* Page extract
A month into 2026 and the chemical tanker market is starting to feel more acutely the effects of weak downstream demand and oversupply with tonnage. Besides biofuels where demand is supported by government mandates and policies, the other bright spot in this otherwise gloomy market is specialty chemicals. Demand for specialty chemicals is expected to grow by 3-4% in 2026, outpacing demand for other chemicals. Strict quality requirements during transportation make this segment of the chemical trade less price-elastic and able to bear higher transportation costs, which makes it an important revenue generator for shipowners.
With about 1M mt/year methyl methacrylate (MMA) is one of the commonly moved specialty chemicals. Its number one use is in the production of the polymethyl methacrylate (PMMA) which takes up more than 75% of the global MMA volumes. PMMA then flows into big-end use sectors like construction, automotive/transport, electronics, lighting, healthcare where it is used for plastics, screens, displays, surface coatings, etc. Thus, the health of the MMA market is very heavily dependent on the health of downstream demand in these sectors.

* Material shown

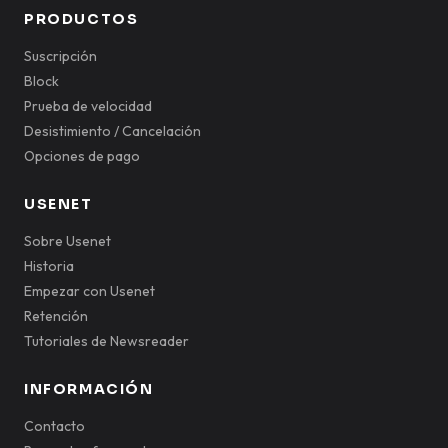
PRODUCTOS
Suscripción
Block
Prueba de velocidad
Desistimiento / Cancelación
Opciones de pago
USENET
Sobre Usenet
Historia
Empezar con Usenet
Retención
Tutoriales de Newsreader
INFORMACIÓN
Contacto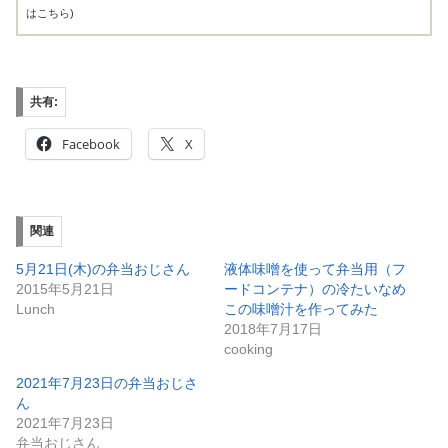
はこちら
)
共有:
Facebook
X
関連
5月21日(木)の弁当おじさん
液体味噌を使って弁当用（フ
2015年5月21日
ードコンテナ）の冷たいなめ
Lunch
この味噌汁を作ってみた
2018年7月17日
cooking
2021年7月23日の弁当おじさ
ん
2021年7月23日
弁当おじさん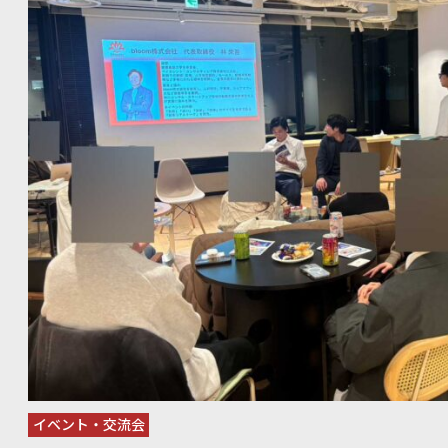
まれていました。もともと面識のなかった者同士が打ち解け
ではの光景でした。 語られた「転職後のリアル」 会話の中心になったのは、転職後の近況報告やキ
ャリア談義でした。 「bloomから紹介してもらった会社に転職して、本当によかった」「入社後の
環境が想像以上によく、毎日充実している」——そうしたポジ
雰囲気を明るくしていました。転職という大きな決断を経て、
姿が伝わってくるエピソードが多く、キャリアアドバイザーも笑顔
動中とは違い、「あのとき悩んでいたことが今は糧になって
向きな振り返りも多く聞かれました。転職後のリアルを等身大
でも共感が生まれやすい雰囲気でした。bloomのキャリアア
その後どのようなキャリアを歩んでいるかを直接聞ける貴重な機会と
Reunion Nightは、bloomとのご縁が転職後も続いてい
しました。転職はゴールではなく、キャリアはその後も続いて
プを考えたいとき、気軽に立ち寄れるコミュニティでありたいと思っていま
皆さん、ありがとうございました。 次回イベントのご案内｜bloom Talks〈コンサルキャリア編〉
イベント・交流会
bloom communityの新シリーズ「bloom Talks」がスタートします。 第1回のテー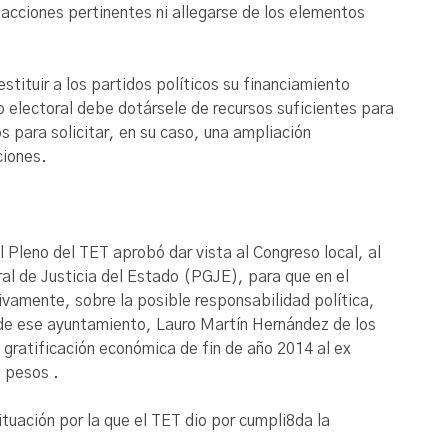
s acciones pertinentes ni allegarse de los elementos
stituir a los partidos políticos su financiamiento
o electoral debe dotársele de recursos suficientes para
os para solicitar, en su caso, una ampliación
ciones.
 Pleno del TET aprobó dar vista al Congreso local, al
al de Justicia del Estado (PGJE), para que en el
ivamente, sobre la posible responsabilidad política,
l de ese ayuntamiento, Lauro Martín Hernández de los
 gratificación económica de fin de año 2014 al ex
l pesos .
ituación por la que el TET dio por cumpli8da la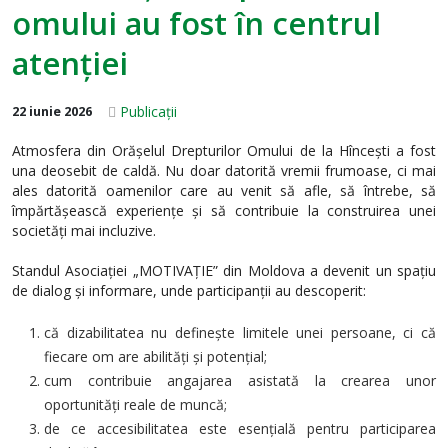
omului au fost în centrul
atenției
Publicații
22 iunie 2026
Atmosfera din Orășelul Drepturilor Omului de la Hîncești a fost
una deosebit de caldă. Nu doar datorită vremii frumoase, ci mai
ales datorită oamenilor care au venit să afle, să întrebe, să
împărtășească experiențe și să contribuie la construirea unei
societăți mai incluzive.
Standul Asociației „MOTIVAȚIE” din Moldova a devenit un spațiu
de dialog și informare, unde participanții au descoperit:
că dizabilitatea nu definește limitele unei persoane, ci că
fiecare om are abilități și potențial;
cum contribuie angajarea asistată la crearea unor
oportunități reale de muncă;
de ce accesibilitatea este esențială pentru participarea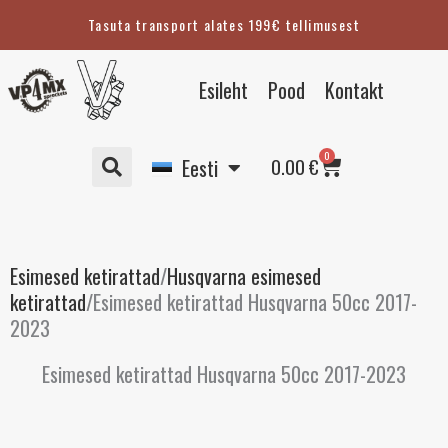
Skip
Tasuta transport alates 199€ tellimusest
to
content
English
Esileht
Pood
Kontakt
Suomi
Svenska
Cart
0
Deutsch
0.00
€
Eesti
Esimesed ketirattad
/
Husqvarna esimesed
ketirattad
/
Esimesed ketirattad Husqvarna 50cc 2017-
2023
Esimesed ketirattad Husqvarna 50cc 2017-2023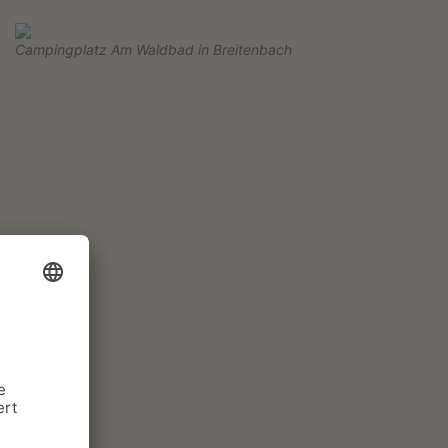
Campingplatz Am Waldbad in Breitenbach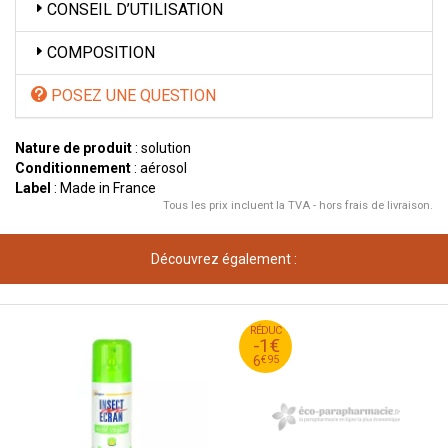
CONSEIL D’UTILISATION
COMPOSITION
POSEZ UNE QUESTION
Nature de produit
: solution
Conditionnement
: aérosol
Label
: Made in France
Tous les prix incluent la TVA - hors frais de livraison.
Découvrez également :
95
€
RÉDUC
7
-1€
95
€
6
€
95
6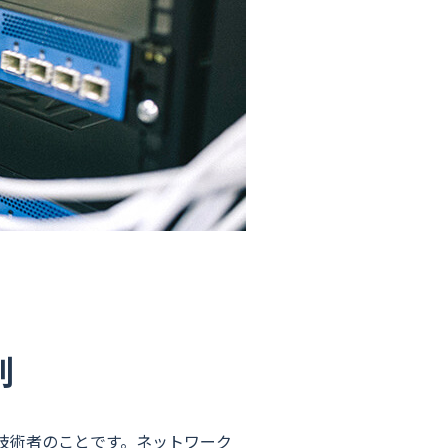
割
技術者のことです。ネットワーク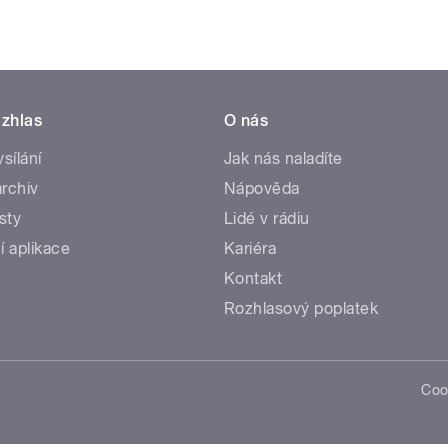
zhlas
O nás
ysílání
Jak nás naladíte
rchiv
Nápověda
sty
Lidé v rádiu
í aplikace
Kariéra
Kontakt
Rozhlasový poplatek
Coo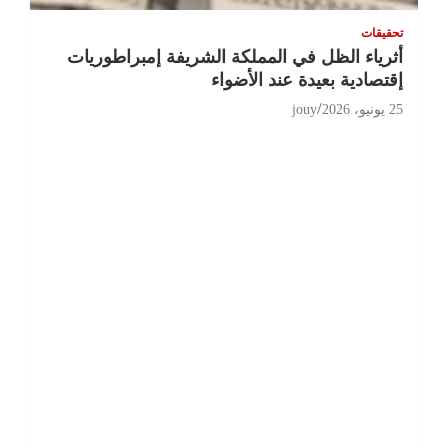
تحقيقات
أثرياء الظل في المملكة الشريفة إمبراطوريات
إقتصادية بعيدة عند الأضواء
25 يونيو، 2026
jouy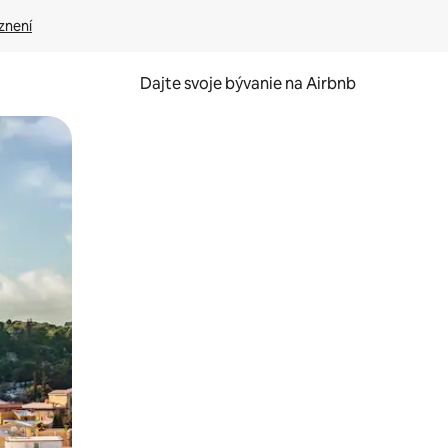
znení
Dajte svoje bývanie na Airbnb
kúmať pomocou dotykových gest či potiahnutia prstom.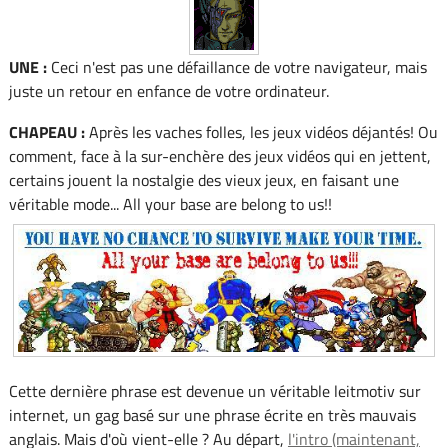
UNE :
Ceci n'est pas une défaillance de votre navigateur, mais
juste un retour en enfance de votre ordinateur.
CHAPEAU :
Après les vaches folles, les jeux vidéos déjantés! Ou
comment, face à la sur-enchère des jeux vidéos qui en jettent,
certains jouent la nostalgie des vieux jeux, en faisant une
véritable mode... All your base are belong to us!!
Cette dernière phrase est devenue un véritable leitmotiv sur
internet, un gag basé sur une phrase écrite en très mauvais
anglais. Mais d'où vient-elle ? Au départ,
l'intro (maintenant,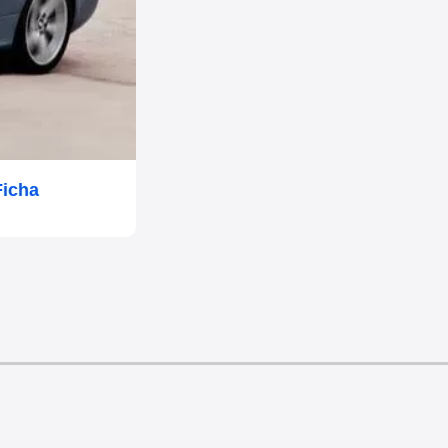
Ficha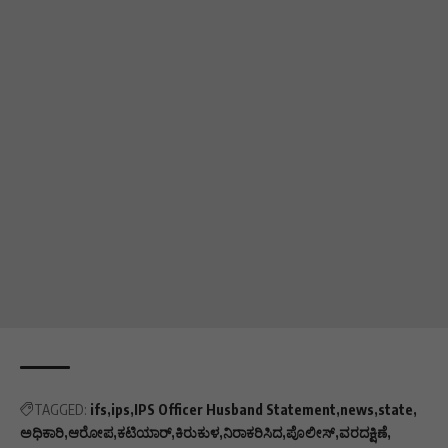
TAGGED:
ifs
ips
IPS Officer Husband Statement
news
state
ಅಧಿಕಾರಿ
ಆರೋಪ
ಕಟಿಯಾರ್
ಕಿರುಕುಳ
ನಿರಾಕರಿಸಿದ
ಪೊಲೀಸ್
ವರದಕ್ಷಿಣೆ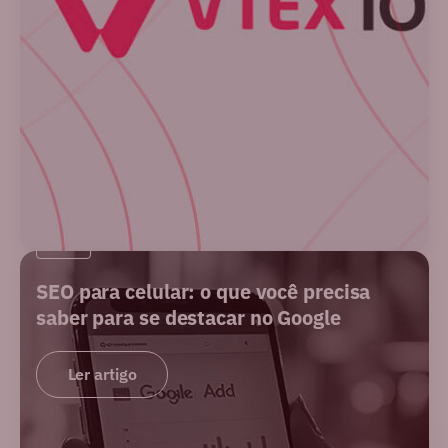
SEO
SEO para celular: o que você precisa
saber para se destacar no Google
Ler artigo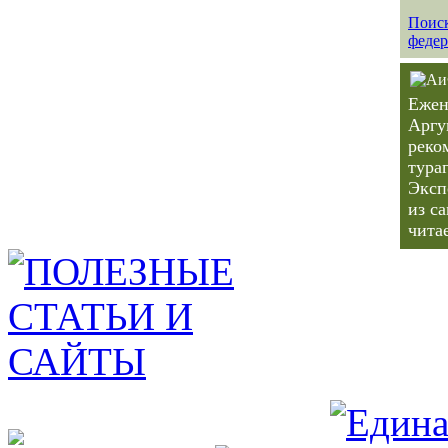
Поиск
федер
Ежен
Аргу
реко
тура
Эксп
из с
чита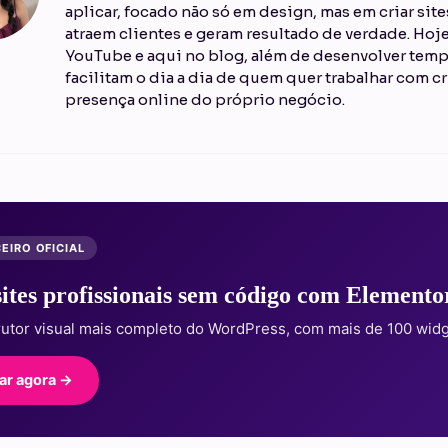
aplicar, focado não só em design, mas em criar sit
atraem clientes e geram resultado de verdade. Ho
YouTube e aqui no blog, além de desenvolver temp
facilitam o dia a dia de quem quer trabalhar com cr
presença online do próprio negócio.
EIRO OFICIAL
sites profissionais sem código com Elemento
rutor visual mais completo do WordPress, com mais de 100 widg
ar agora →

* Using the information
1. Please list every end-use sector that the passage on the chemical tanker market says PMMA flows into.
2. Carry on the passage on the chemical tanker market from where it stops.
The material is not needed for the work here.

* Responses to the tasks
1.
- Construction
- Automotive/transport
- Electronics
- Lighting
- Healthcare

2.
From supply perspective, most of the global production capacity is concentrated in Asia, followed by the US and then Europe. In Asia several countries have MMA plants – China, Japan, Korea, Taiwan, Singapore and Thailand. However, over the past year there have been partial closures at PTT Asahi’s plant in Thailand and Sumitomo’s plant in Singapore which has led to China emerging as the leading MMA supplier in both the regional and deep-sea markets.
But how has the MMA trade developed over the years and in 2025 in particular? And what to expect from 2026?
The Bigger Picture
Looking at trade data for the period 2014-24 shows that exports have been mostly flat to down – moving from ~975K mt in 2014 to 800-940K mt range between 2015-21, then ~850-880K mt in 2022-23, before jumping to over a 1M mt in 2024, driven by a surge in Chinese exports.
The big structural shift has been the re-orientation of trade away from intra-NE Asia flows (as China/NE Asia become more self-sufficient) and towards Europe, North America, India and ASEAN – which is exactly where downstream demand has been more supportive. A brief regional overview below:
- NE Asia has seen import compression and expansion of MMA exports. China’s construction/property weakness and chemical margin pressure have pushed producers to export, while new capacity has reduced the need for imports.
- India and SE Asia have experienced steady pull from construction, manufacturing and electronics. India imports have nearly doubled from 49K mt to almost 100K mt/year, while ASEAN is steady-to-up from 215K mt to about 240K mt/year. These are exactly the regions where the downstream, end users of MMA have been generally healthier than Europe or China.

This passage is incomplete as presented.